▶ _Task requirements_:
Please repeat the lines below, exactly and only, from the one that holds "right hip: (1059, 809)" through the one that holds "right elbow: (932, 900)".

▶ _Data_:
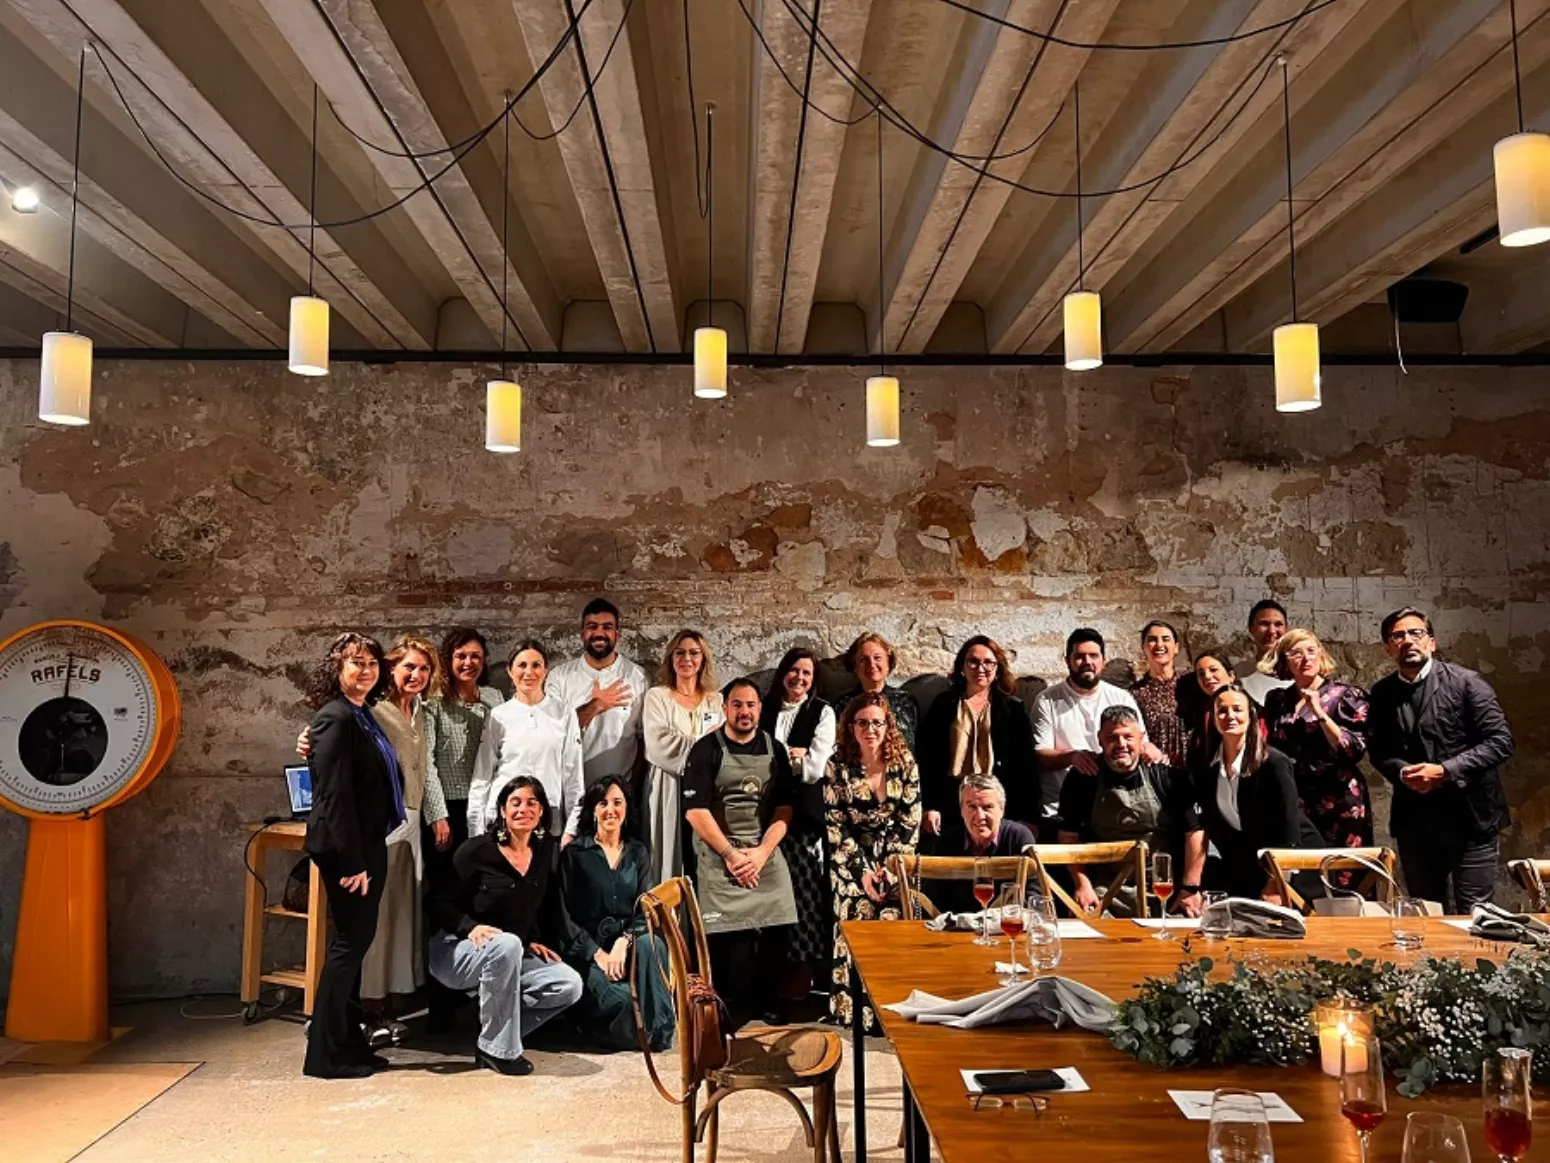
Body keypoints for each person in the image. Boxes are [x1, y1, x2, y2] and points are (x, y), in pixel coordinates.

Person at [426, 777, 585, 1075]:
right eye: (516, 803)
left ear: (541, 811)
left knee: (568, 984)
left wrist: (532, 938)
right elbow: (436, 902)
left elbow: (532, 904)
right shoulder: (476, 851)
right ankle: (499, 1052)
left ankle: (490, 1029)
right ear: (502, 810)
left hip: (511, 950)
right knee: (507, 943)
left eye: (532, 803)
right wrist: (469, 927)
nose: (524, 809)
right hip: (455, 950)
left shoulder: (545, 850)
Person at [301, 633, 405, 1079]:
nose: (366, 670)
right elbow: (334, 795)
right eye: (356, 663)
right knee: (349, 947)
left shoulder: (361, 714)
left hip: (366, 843)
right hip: (349, 850)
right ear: (337, 669)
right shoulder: (335, 717)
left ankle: (350, 1045)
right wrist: (353, 862)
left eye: (372, 663)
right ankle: (323, 1056)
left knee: (355, 946)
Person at [1369, 607, 1515, 910]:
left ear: (1431, 643)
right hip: (1416, 823)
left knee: (1475, 913)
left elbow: (1500, 741)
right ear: (1388, 649)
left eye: (1416, 633)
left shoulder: (1467, 683)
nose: (1408, 641)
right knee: (1426, 911)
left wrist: (1446, 771)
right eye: (1398, 636)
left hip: (1471, 819)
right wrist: (1404, 773)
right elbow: (1380, 750)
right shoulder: (1382, 693)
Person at [681, 677, 797, 1028]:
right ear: (725, 708)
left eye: (750, 705)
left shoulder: (775, 749)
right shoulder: (705, 750)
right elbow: (696, 812)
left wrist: (761, 854)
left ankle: (769, 1000)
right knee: (725, 938)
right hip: (719, 851)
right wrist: (732, 855)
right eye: (737, 705)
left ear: (759, 709)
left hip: (763, 849)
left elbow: (784, 809)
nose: (744, 712)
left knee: (780, 920)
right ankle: (724, 1006)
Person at [361, 635, 443, 1036]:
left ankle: (392, 1002)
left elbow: (426, 767)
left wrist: (436, 815)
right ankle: (370, 1007)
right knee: (379, 915)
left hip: (412, 823)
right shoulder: (373, 709)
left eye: (424, 668)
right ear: (392, 667)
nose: (416, 674)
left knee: (404, 912)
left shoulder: (422, 712)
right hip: (382, 823)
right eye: (409, 666)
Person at [824, 692, 920, 1031]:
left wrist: (890, 871)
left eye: (877, 723)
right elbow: (836, 826)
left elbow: (910, 822)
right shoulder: (837, 765)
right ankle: (857, 1012)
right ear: (851, 727)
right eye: (862, 723)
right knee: (860, 910)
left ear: (888, 726)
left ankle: (892, 1011)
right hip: (851, 860)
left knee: (894, 915)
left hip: (895, 861)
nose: (870, 729)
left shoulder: (904, 762)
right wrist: (863, 873)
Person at [559, 777, 674, 1052]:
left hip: (626, 946)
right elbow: (563, 916)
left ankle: (659, 1033)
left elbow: (645, 907)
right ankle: (596, 1026)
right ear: (593, 810)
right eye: (602, 803)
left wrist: (625, 940)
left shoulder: (638, 852)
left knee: (653, 944)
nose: (610, 810)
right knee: (621, 1003)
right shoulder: (574, 854)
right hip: (588, 951)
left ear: (626, 808)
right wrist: (597, 954)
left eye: (617, 802)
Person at [1057, 706, 1205, 917]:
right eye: (1112, 738)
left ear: (1141, 738)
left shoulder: (1165, 775)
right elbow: (1068, 837)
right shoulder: (1083, 778)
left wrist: (1190, 888)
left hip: (1164, 888)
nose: (1121, 744)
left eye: (1128, 737)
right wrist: (1082, 884)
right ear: (1100, 740)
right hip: (1105, 890)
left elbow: (1195, 832)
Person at [1192, 685, 1322, 905]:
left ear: (1250, 716)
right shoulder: (1208, 768)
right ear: (1212, 718)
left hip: (1294, 869)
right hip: (1251, 869)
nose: (1230, 716)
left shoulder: (1274, 763)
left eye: (1237, 709)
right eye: (1222, 710)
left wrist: (1277, 882)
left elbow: (1288, 828)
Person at [759, 648, 837, 994]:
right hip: (764, 815)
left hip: (804, 819)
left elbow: (815, 769)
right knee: (768, 898)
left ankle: (802, 976)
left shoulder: (823, 712)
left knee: (804, 896)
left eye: (806, 673)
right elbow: (754, 759)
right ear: (782, 673)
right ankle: (769, 977)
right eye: (794, 670)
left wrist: (782, 759)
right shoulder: (763, 708)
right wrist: (792, 755)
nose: (799, 678)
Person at [1032, 628, 1155, 837]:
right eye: (1079, 656)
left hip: (1112, 809)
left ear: (1103, 661)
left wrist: (1151, 751)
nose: (1087, 662)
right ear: (1067, 661)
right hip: (1059, 809)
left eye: (1093, 656)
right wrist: (1072, 757)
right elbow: (1041, 755)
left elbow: (1140, 743)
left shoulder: (1121, 697)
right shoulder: (1047, 700)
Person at [1261, 629, 1374, 857]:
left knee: (1342, 868)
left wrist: (1319, 713)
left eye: (1311, 651)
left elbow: (1354, 750)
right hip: (1296, 797)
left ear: (1321, 655)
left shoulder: (1346, 695)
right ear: (1285, 660)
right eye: (1296, 653)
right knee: (1300, 867)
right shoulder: (1278, 699)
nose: (1306, 658)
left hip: (1338, 797)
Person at [917, 635, 1038, 841]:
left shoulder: (1012, 709)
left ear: (997, 668)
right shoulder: (944, 704)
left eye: (988, 662)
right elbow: (928, 758)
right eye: (973, 661)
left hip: (996, 801)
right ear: (962, 667)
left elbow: (1025, 765)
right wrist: (930, 806)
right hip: (951, 800)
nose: (980, 668)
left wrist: (1027, 815)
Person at [466, 641, 584, 843]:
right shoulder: (498, 715)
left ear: (546, 671)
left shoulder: (564, 713)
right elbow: (482, 775)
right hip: (503, 820)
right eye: (522, 665)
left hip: (548, 819)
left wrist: (571, 829)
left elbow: (573, 776)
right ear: (510, 671)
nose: (529, 672)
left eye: (536, 665)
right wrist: (475, 833)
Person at [641, 630, 725, 886]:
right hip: (668, 785)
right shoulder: (657, 697)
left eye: (693, 653)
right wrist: (704, 745)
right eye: (680, 653)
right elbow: (658, 745)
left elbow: (724, 747)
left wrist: (702, 746)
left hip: (707, 789)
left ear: (703, 659)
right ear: (671, 658)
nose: (686, 659)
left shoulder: (716, 700)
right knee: (668, 855)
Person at [546, 598, 649, 792]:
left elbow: (644, 739)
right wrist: (595, 706)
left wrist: (633, 786)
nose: (599, 633)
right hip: (570, 790)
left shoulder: (637, 676)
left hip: (620, 793)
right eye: (592, 627)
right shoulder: (559, 677)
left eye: (607, 627)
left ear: (617, 635)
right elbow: (552, 734)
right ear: (582, 634)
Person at [424, 628, 504, 858]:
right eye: (461, 656)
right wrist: (438, 816)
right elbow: (426, 762)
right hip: (449, 806)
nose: (468, 662)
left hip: (486, 802)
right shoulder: (434, 702)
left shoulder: (494, 697)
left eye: (475, 656)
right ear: (448, 660)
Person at [925, 774, 1036, 914]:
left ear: (1002, 809)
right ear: (961, 810)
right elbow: (932, 900)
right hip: (956, 925)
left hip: (1005, 924)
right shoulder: (946, 844)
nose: (979, 816)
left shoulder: (1018, 838)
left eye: (987, 807)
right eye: (971, 807)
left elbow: (1034, 897)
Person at [1129, 620, 1193, 767]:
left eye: (1165, 639)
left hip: (1196, 771)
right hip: (1156, 772)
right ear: (1144, 648)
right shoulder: (1134, 694)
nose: (1159, 645)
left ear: (1176, 647)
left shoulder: (1191, 684)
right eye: (1152, 640)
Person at [844, 632, 919, 753]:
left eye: (877, 658)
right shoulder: (844, 704)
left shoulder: (905, 701)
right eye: (864, 660)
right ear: (855, 667)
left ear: (888, 662)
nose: (871, 664)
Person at [1235, 600, 1293, 707]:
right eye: (1264, 624)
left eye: (1278, 624)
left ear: (1286, 629)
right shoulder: (1239, 673)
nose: (1271, 631)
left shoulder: (1297, 671)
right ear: (1251, 628)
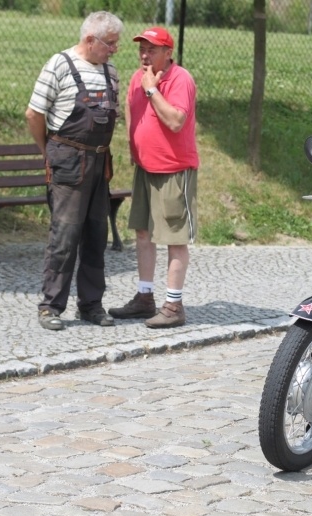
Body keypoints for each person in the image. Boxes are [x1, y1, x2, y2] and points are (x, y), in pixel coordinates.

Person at [25, 11, 124, 331]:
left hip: (99, 163)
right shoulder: (59, 65)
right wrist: (49, 152)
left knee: (97, 236)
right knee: (65, 236)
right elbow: (33, 114)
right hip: (68, 159)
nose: (114, 50)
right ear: (89, 40)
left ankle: (91, 305)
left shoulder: (110, 70)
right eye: (110, 44)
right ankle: (50, 305)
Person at [108, 27, 199, 329]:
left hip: (174, 169)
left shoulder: (180, 79)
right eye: (142, 49)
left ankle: (174, 305)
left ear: (168, 53)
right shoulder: (138, 77)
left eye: (152, 49)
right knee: (143, 233)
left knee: (174, 238)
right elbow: (130, 112)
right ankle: (145, 297)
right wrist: (134, 148)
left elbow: (175, 121)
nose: (145, 55)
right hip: (145, 169)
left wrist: (152, 89)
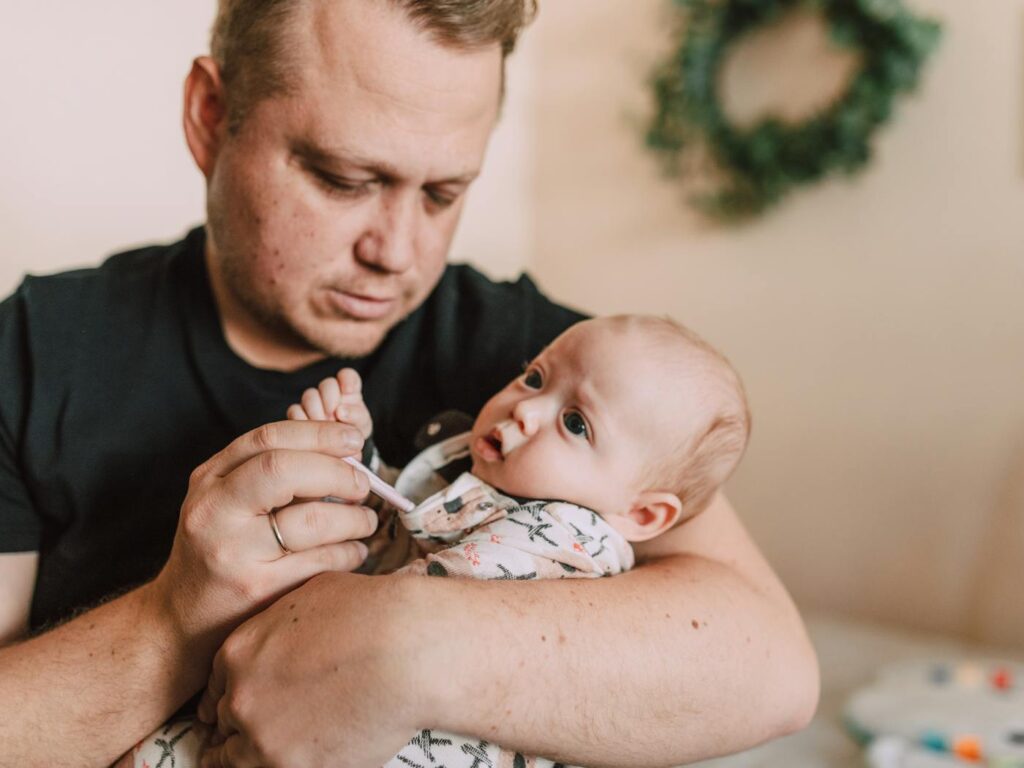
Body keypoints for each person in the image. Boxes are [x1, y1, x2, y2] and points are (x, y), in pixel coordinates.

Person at [0, 1, 819, 766]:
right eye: (343, 179)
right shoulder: (36, 348)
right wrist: (170, 621)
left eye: (443, 193)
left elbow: (770, 667)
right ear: (211, 117)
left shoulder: (550, 364)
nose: (396, 253)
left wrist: (403, 643)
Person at [127, 313, 752, 766]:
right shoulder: (474, 483)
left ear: (642, 514)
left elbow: (411, 578)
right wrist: (353, 459)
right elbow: (400, 534)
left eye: (575, 423)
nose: (525, 409)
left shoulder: (570, 539)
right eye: (536, 377)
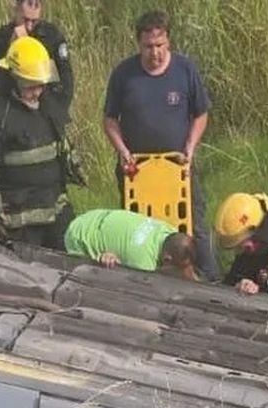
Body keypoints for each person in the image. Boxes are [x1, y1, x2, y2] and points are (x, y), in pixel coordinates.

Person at [102, 9, 220, 281]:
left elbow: (201, 114)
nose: (154, 53)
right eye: (148, 47)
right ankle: (141, 276)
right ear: (138, 44)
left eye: (159, 46)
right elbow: (109, 119)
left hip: (178, 165)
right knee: (138, 226)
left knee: (195, 224)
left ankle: (211, 280)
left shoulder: (184, 70)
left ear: (168, 42)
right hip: (137, 169)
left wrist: (190, 147)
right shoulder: (124, 74)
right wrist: (122, 151)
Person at [0, 36, 73, 249]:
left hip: (56, 211)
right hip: (20, 224)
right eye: (30, 85)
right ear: (13, 78)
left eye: (41, 85)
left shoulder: (48, 105)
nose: (37, 91)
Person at [65, 209, 197, 280]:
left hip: (94, 215)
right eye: (177, 267)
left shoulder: (169, 230)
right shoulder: (143, 264)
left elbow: (187, 268)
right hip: (79, 235)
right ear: (167, 259)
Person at [0, 0, 73, 109]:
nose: (29, 26)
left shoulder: (52, 37)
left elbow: (66, 83)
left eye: (34, 21)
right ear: (16, 10)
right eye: (25, 20)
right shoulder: (2, 37)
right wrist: (11, 51)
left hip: (46, 107)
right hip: (13, 105)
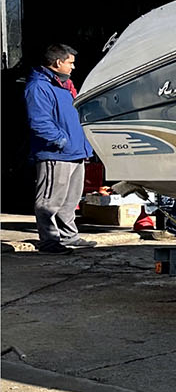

▶ _Written solution_:
right hip: (1059, 809)
left eye: (1093, 656)
right wrist: (1072, 757)
right elbow: (1041, 755)
left elbow: (1140, 743)
left shoulder: (1121, 697)
right shoulder: (1047, 700)
Person at [1261, 629, 1374, 857]:
left knee: (1342, 868)
left wrist: (1319, 713)
left eye: (1311, 651)
left elbow: (1354, 750)
right hip: (1296, 797)
left ear: (1321, 655)
left shoulder: (1346, 695)
right ear: (1285, 660)
right eye: (1296, 653)
right knee: (1300, 867)
right shoulder: (1278, 699)
nose: (1306, 658)
left hip: (1338, 797)
Person at [917, 635, 1038, 841]:
left shoulder: (1012, 709)
left ear: (997, 668)
right shoulder: (944, 704)
left eye: (988, 662)
right elbow: (928, 758)
right eye: (973, 661)
left hip: (996, 801)
right ear: (962, 667)
left elbow: (1025, 765)
right wrist: (930, 806)
right hip: (951, 800)
nose: (980, 668)
left wrist: (1027, 815)
Person at [466, 641, 584, 843]:
right shoulder: (498, 715)
left ear: (546, 671)
left shoulder: (564, 713)
right elbow: (482, 775)
right hip: (503, 820)
right eye: (522, 665)
left hip: (548, 819)
left wrist: (571, 829)
left elbow: (573, 776)
right ear: (510, 671)
nose: (529, 672)
left eye: (536, 665)
right wrist: (475, 833)
Person at [641, 630, 725, 886]:
right hip: (668, 785)
right shoulder: (657, 697)
left eye: (693, 653)
right wrist: (704, 745)
right eye: (680, 653)
right elbow: (658, 745)
left elbow: (724, 747)
left wrist: (702, 746)
left hip: (707, 789)
left ear: (703, 659)
right ear: (671, 658)
nose: (686, 659)
left shoulder: (716, 700)
right knee: (668, 855)
Person at [546, 598, 649, 792]:
left elbow: (644, 739)
right wrist: (595, 706)
left wrist: (633, 786)
nose: (599, 633)
right hip: (570, 790)
left shoulder: (637, 676)
left hip: (620, 793)
right eye: (592, 627)
right shoulder: (559, 677)
left eye: (607, 627)
left ear: (617, 635)
right elbow: (552, 734)
right ear: (582, 634)
Person at [424, 628, 504, 858]:
right eye: (461, 656)
right wrist: (438, 816)
right elbow: (426, 762)
right hip: (449, 806)
nose: (468, 662)
left hip: (486, 802)
right shoulder: (434, 702)
left shoulder: (494, 697)
left eye: (475, 656)
right ear: (448, 660)
Person at [925, 774, 1036, 914]:
left ear: (1002, 809)
right ear: (961, 810)
right elbow: (932, 900)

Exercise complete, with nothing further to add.